In 2020, George played two matches for Western Storm in the Rachael Heyhoe Flint Trophy, taking two wickets and scoring 19 runs. Injury limited her to just batting in the 2021 season, where she played one Rachael Heyhoe Flint Trophy match for Western Storm, scoring 37, and five Charlotte Edwards Cup matches, scoring 87 runs including 47* to guide her side to victory over North West Thunder. She also played 8 matches for Welsh Fire in The Hundred. She played eleven matches for Western Storm in 2022, across the Charlotte Edwards Cup and the Rachael Heyhoe Flint Trophy. She scored one half-century, hitting 74 from 43 deliveries in Storm's Rachael Heyhoe Flint Trophy victory over Sunrisers. She was ever-present for Welsh Fire in The Hundred, scoring 23 runs and taking one wicket. In November 2022, it was announced that George had signed for Central Sparks for the following season. In 2023, she played 19 matches for Central Sparks, across the Rachael Heyhoe Flint Trophy and the Charlotte Edwards Cup, including scoring 251 runs and taking 18 wickets in the Rachael Heyhoe Flint Trophy. She also played six matches for Manchester Originals in The Hundred.

==International career==
In March 2018, George was named in the England squad for their tri-series against India and Australia. In a warm-up match prior to the series, she took a hat-trick against India A Women. She played three matches in the tri-series, but failed to make an impact.

In June 2018, George was named in the squad for part of England's tri-series against New Zealand and South Africa.
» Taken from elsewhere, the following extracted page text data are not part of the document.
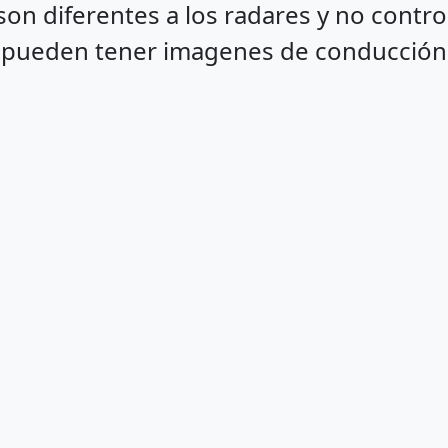
on diferentes a los radares y no control
 pueden tener imagenes de conducción i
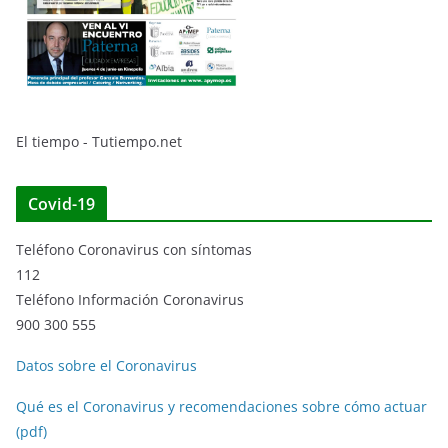
El tiempo - Tutiempo.net
Covid-19
Teléfono Coronavirus con síntomas
112
Teléfono Información Coronavirus
900 300 555
Datos sobre el Coronavirus
Qué es el Coronavirus y recomendaciones sobre cómo actuar
(pdf)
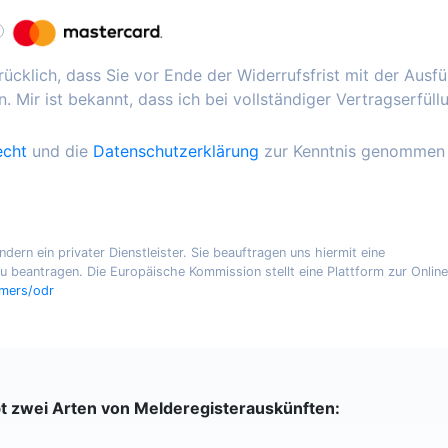
ücklich, dass Sie vor Ende der Widerrufsfrist mit der Ausf
. Mir ist bekannt, dass ich bei vollständiger Vertragserfüll
echt
und die
Datenschutzerklärung
zur Kenntnis genommen
ern ein privater Dienstleister. Sie beauftragen uns hiermit eine
 beantragen. Die Europäische Kommission stellt eine Plattform zur Online
umers/odr
bt zwei Arten von Melderegisterauskünften:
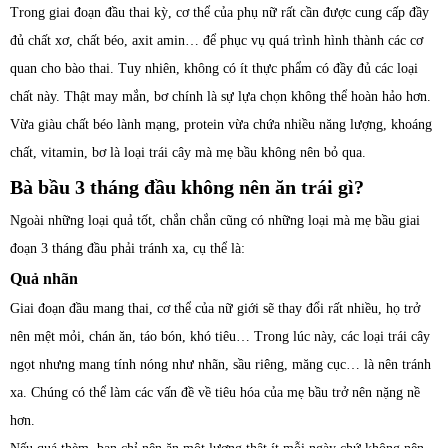
Trong giai đoạn đầu thai kỳ, cơ thể của phụ nữ rất cần được cung cấp đầy
đủ chất xơ, chất béo, axit amin… để phục vụ quá trình hình thành các cơ
quan cho bào thai. Tuy nhiên, không có ít thực phẩm có đầy đủ các loại
chất này. Thật may mắn, bơ chính là sự lựa chọn không thể hoàn hảo hơn.
Vừa giàu chất béo lành mạng, protein vừa chứa nhiều năng lượng, khoáng
chất, vitamin, bơ là loại trái cây mà mẹ bầu không nên bỏ qua.
Bà bầu 3 tháng đầu không nên ăn trái gì?
Ngoài những loại quả tốt, chắn chắn cũng có những loại mà mẹ bầu giai
đoạn 3 tháng đầu phải tránh xa, cụ thể là:
Quả nhãn
Giai đoạn đầu mang thai, cơ thể của nữ giới sẽ thay đổi rất nhiều, họ trở
nên mệt mỏi, chán ăn, táo bón, khó tiêu… Trong lúc này, các loại trái cây
ngọt nhưng mang tính nóng như nhãn, sầu riêng, măng cục… là nên tránh
xa. Chúng có thể làm các vấn đề về tiêu hóa của mẹ bầu trở nên nặng nề
hơn.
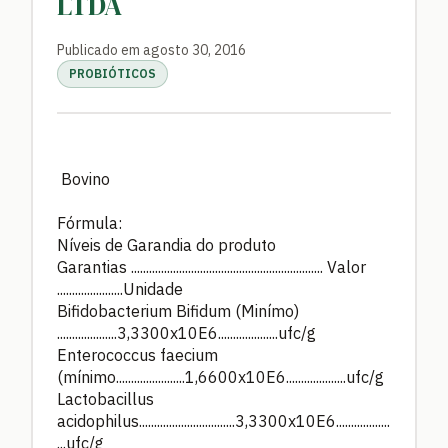
LTDA
Publicado em agosto 30, 2016
PROBIÓTICOS
Bovino
Fórmula:
Níveis de Garandia do produto
Garantias ................................................................ Valor
......................Unidade
Bifidobacterium Bifidum (Minímo)
....................3,3300x10E6....................ufc/g
Enterococcus faecium
(mínimo.......................1,6600x10E6....................ufc/g
Lactobacillus
acidophilus................................3,3300x10E6..................
...ufc/g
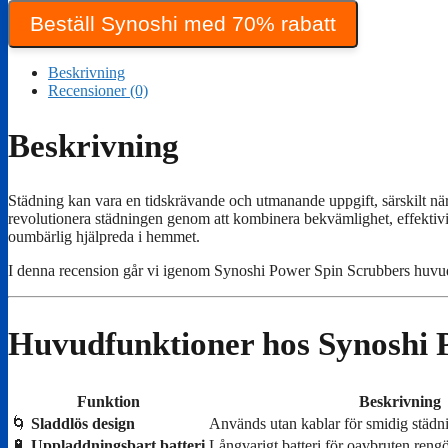
priset
priset
Beställ Synoshi med 70% rabatt
var:
är:
71,90 €.
35,95 €.
Beskrivning
Recensioner (0)
Beskrivning
Städning kan vara en tidskrävande och utmanande uppgift, särskilt nä
revolutionera städningen genom att kombinera bekvämlighet, effektivite
oumbärlig hjälpreda i hemmet.
I denna recension går vi igenom Synoshi Power Spin Scrubbers huvudf
Huvudfunktioner hos Synoshi 
Funktion
Beskrivning
🌀
Sladdlös design
Används utan kablar för smidig städn
🔋
Uppladdningsbart batteri
Långvarigt batteri för oavbruten rengö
She played two matches, and took two wickets, including her first at international level of Amy Satterthwaite.

She made her Women's One Day International cricket (WODI) debut for England Women in the following series against New Zealand Women on 7 July 2018, and took one wicket. She performed better in the second match of the series, being one of the "stand-out" bowlers as she took 3/36 from 7 overs.

In February 2019, George was awarded a rookie contract by the England and Wales Cricket Board (ECB) for 2019 and in 2020 she was named in a squad of 24 players to begin training following the COVID-19 pandemic, but she has not yet played another game for England.

==Personal life==
As of 2024, she was seeing fellow England cricketer Issy Wong.